01 August, 2009

My anti-Midas touch

It's the end of the summer term, which means it's time to award grades, which in turns means that it's time to crush a few dreams.

When I was a grad student, I joked that I would be every freshman's first encounter with reality, and I would relish every crushed dream. Yeah, right! It's immensely depressing; I feel as if I start the term with bright, eager young minds, and spend the time turning them into mush-brained morons. I'm the anti-Midas: I take gold, and turn it into dross!

You think I'm kidding, but when a student asks me at the end of the term, What button do I push to cube a number? all I want to do is run screaming into the woods and stand between a bear cub and its mother. At moments like that, I don't see how even the sunniest of optimists can hope for the future of the country. I am not the sunniest of optimists, so I answer, Multiply it three times,* and bury my dreams of death by mauling deep, deep inside.

A week before, a student asked me, Oh, so f(5) means to substitute 5 in place of x? I'd sympathize with the question if I hadn't been doing that during every class meeting for an entire month in a Calculus class!!!** And this guy's attendance was spotless; he even asked a lot of questions. How did he make it to the end of the semester without noticing that I was saying that in each class period? Did my mind manufacture all these memories of saying it?

Another student turned in his final exam and asked, So do you think I'll pass? I made a face to show that it was really iffy. He looked genuinely surprised. Is it that bad? You failed every test! I exclaimed, adding, Even your test corrections didn't bring the scores up to passing!

Don't get the wrong idea: I bear no ill will toward these students. Academic ability and moral character are two very, very different things. Some of these guys strike me as really good guys, probably of sterner moral fiber than mine. I hate recording the grades I'm about to record, knowing that it means some will postpone graduation, perhaps even give up on it. Many of them are not freshmen, and I don't relish it at all. I got into teaching because I wanted to save the world, not condemn it.

I have to hope that it means that they take it again, and make a genuine effort to learn the material next time. Many of them think they did make a genuine effort, which shows how far a college professor has to go these days to wake students—seniors!!!—from their soporific intellectual slumber.

Teaching is, in some ways, harder than research. With research, you study a problem without any kind of timeline, and if you're lucky you solve it, then move on to the next problem, which is often an extension of the one you solved. Either way, at least it's a new problem.

Teaching is different: you study the problem of educating a set of students, work at it under a set timeline, rarely solve it, then move on to the same problem the next term—only starting with a new set of students, so starting from scratch.

In the end, the student has to educate himself, and too many students haven't learned how to do that—even as they approach the conclusion of their university careers.

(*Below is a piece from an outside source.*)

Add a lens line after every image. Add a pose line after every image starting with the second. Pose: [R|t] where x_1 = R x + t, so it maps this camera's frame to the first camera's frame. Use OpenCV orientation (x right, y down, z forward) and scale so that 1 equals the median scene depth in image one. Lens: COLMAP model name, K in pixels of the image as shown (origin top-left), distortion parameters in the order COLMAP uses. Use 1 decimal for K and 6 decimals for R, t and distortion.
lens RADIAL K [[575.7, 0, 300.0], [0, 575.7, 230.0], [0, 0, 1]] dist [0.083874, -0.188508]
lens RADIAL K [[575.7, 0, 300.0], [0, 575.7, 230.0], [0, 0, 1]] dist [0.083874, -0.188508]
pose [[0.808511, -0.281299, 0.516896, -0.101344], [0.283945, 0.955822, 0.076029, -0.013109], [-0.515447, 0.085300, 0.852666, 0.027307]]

Of course, it could be that I suck. A couple of students wrote on their exams and evaluations last year that I was an intimidating professor. ME! Man, have I changed over the last ten years…



*Multiply it three times: Yes, I know there's a button to push, but I'm not going to tell anyone that during a Calculus final.

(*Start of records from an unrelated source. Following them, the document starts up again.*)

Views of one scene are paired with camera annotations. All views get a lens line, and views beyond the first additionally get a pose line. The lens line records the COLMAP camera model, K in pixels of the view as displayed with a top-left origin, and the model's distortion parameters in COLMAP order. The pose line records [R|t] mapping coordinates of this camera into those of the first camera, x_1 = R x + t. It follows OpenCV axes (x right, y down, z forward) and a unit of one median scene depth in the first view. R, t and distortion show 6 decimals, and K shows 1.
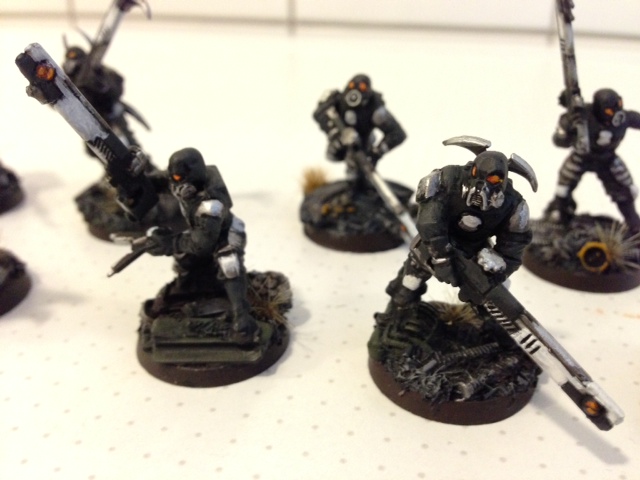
lens RADIAL K [[621.6, 0, 318.5], [0, 621.6, 242.0], [0, 0, 1]] dist [0.033024, 0.000000]
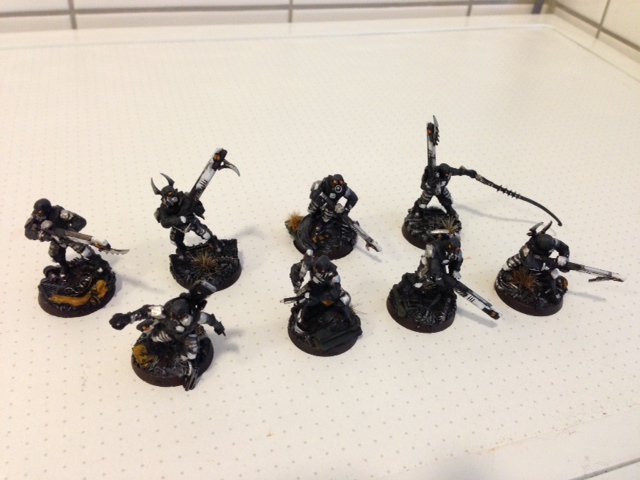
lens RADIAL K [[621.6, 0, 321.5], [0, 621.6, 238.7], [0, 0, 1]] dist [0.033024, 0.000000]
pose [[0.844408, -0.271537, 0.461782, -1.158520], [0.165098, 0.951967, 0.257879, -0.741108], [-0.509625, -0.141516, 0.848679, -0.802108]]
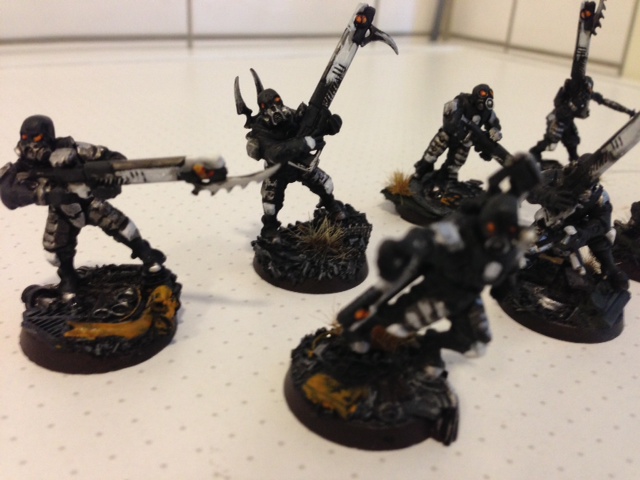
lens RADIAL K [[621.6, 0, 318.2], [0, 621.6, 239.8], [0, 0, 1]] dist [0.033024, 0.000000]
pose [[0.612665, -0.277374, 0.740071, -1.457608], [0.279015, 0.952008, 0.125825, -0.280730], [-0.739454, 0.129402, 0.660654, 0.572972]]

** …in a Calculus class! The point being that this is precalc material, so he should have known that before he stepped into the classroom. It isn't one of those nice sights that you see once in precalc and then forget, either. Unless, I suppose, his precalc teacher was as incompetent as I am…

2 comments:

Brandon said...

I think you're right that part of the reason it always seems depressing is that we get students for a short period of time, and that's generally it. We can't say, "OK, you six need a month or two longer than the ordinary term to get where you need to be, so let's have you wait that extra month or two." If they don't make it by deadline, they don't make it. There are circumstances under which I could guarantee that everyone in my class reaches almost any decent proficiency one could wish. I can't guarantee anything of the sort if I'm expected to do so in a pre-set period of time determined on principles that have nothing whatsoever to do with the subject I'm teaching. There are always students who are only just starting to get it when term ends and they go on to other things.

And then afterward that's usually all we know about the students. Did they get better? Did we do something in class that they didn't get at the time but clicked somehow a year or two later, or at least made something easier down the road? We just don't know. It could be that we're doing a lot of good work that's just on a time delay, seeds that only sprout later. It could be that almost everything we are doing is completely futile in the long run. We just don't know; all we do know is that there are a lot of cases where we can't see that we did much good.

But I think part of the problem is that we tend to think we have all that much to do with it. There can be good or bad teachers, yes, but they aren't measured by how many students listen or fail to listen to them, just as the work of the sower in the parable of the sower isn't measured by how much good soil there is around. Most of the things that are key to a student's education are things we have no control over. That can't be an excuse to rest on our laurels rather than trying to find ways that work better, but it is a plain fact that we (and our students) are trained to ignore.

jack perry said...

All your points are good (the part about deadlines is particularly on target) but I especially like this one: I think part of the problem is that we tend to think we have all that much to do with it. It really isn't about us in the end. If we are qualified and competent and don't do anything well, a highly motivated student succeeds. Unfortunately, the vast majority of my students don't seem motivated at all, let alone highly motivated.